■ HOW TO COMPLETE THIS TASK: Find the line with "Nach dem gestrigen Trailer zu" in the records below. Copy it and every line after it, up to and including the line with "ihre viele Jahre".

Items from a data source:
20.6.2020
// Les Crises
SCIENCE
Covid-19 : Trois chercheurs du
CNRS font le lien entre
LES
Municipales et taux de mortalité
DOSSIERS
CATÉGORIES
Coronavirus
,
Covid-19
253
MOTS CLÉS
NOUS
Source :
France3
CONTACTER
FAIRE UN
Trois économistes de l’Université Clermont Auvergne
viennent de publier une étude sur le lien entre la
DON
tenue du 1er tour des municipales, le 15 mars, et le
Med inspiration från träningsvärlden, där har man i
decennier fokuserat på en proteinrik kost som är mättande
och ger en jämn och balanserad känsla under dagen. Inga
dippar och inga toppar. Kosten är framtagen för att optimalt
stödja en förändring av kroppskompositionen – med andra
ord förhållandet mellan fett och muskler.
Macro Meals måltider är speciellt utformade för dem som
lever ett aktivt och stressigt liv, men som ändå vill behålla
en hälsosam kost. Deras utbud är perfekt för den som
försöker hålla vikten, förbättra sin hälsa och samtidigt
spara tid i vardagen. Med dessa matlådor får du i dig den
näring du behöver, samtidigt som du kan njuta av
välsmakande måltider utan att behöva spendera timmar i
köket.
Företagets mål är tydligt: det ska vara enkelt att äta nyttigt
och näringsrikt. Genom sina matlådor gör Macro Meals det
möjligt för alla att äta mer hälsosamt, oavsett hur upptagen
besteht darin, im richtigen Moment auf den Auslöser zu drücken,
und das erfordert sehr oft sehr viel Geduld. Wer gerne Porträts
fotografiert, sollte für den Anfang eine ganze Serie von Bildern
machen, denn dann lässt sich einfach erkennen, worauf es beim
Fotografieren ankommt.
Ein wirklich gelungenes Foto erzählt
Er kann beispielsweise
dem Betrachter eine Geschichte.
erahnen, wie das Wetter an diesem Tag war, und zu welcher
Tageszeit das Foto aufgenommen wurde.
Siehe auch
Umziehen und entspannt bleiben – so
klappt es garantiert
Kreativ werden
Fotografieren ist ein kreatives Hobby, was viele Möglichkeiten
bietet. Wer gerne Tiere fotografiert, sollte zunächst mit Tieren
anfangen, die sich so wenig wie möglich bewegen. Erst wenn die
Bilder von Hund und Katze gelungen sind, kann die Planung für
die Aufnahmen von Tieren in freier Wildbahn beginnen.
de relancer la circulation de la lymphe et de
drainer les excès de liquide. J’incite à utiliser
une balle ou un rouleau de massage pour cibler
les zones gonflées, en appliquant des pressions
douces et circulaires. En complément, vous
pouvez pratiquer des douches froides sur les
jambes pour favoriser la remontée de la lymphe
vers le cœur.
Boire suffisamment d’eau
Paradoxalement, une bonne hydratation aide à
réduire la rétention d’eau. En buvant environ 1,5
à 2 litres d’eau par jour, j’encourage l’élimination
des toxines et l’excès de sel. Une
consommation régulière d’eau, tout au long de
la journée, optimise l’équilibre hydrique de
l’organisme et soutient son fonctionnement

...

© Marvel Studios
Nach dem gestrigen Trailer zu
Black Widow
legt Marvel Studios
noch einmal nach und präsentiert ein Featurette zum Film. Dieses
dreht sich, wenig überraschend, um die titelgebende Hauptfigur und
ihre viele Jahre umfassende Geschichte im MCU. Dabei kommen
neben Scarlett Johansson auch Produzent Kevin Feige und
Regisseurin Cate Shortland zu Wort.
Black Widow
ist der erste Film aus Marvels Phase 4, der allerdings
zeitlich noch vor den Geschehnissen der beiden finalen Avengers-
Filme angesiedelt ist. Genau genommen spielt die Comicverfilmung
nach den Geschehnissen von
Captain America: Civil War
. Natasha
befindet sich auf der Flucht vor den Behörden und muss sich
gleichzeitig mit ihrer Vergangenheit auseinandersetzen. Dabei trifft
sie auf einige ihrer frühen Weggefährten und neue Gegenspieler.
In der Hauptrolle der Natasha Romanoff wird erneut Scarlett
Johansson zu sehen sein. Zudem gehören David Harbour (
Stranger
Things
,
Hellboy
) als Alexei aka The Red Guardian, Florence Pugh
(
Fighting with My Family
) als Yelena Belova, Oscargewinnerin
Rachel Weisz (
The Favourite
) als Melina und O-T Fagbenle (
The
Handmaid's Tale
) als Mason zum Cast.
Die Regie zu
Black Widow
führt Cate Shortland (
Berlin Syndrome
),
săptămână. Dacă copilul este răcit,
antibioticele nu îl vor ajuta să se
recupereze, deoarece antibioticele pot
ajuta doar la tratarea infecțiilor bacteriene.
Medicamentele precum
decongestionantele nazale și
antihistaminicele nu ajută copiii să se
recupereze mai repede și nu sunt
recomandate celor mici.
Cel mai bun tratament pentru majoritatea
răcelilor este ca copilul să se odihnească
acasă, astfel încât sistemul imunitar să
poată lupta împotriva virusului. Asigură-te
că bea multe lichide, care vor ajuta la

■ TASK RESULT:
Nach dem gestrigen Trailer zu
Black Widow
legt Marvel Studios
noch einmal nach und präsentiert ein Featurette zum Film. Dieses
dreht sich, wenig überraschend, um die titelgebende Hauptfigur und
ihre viele Jahre umfassende Geschichte im MCU. Dabei kommen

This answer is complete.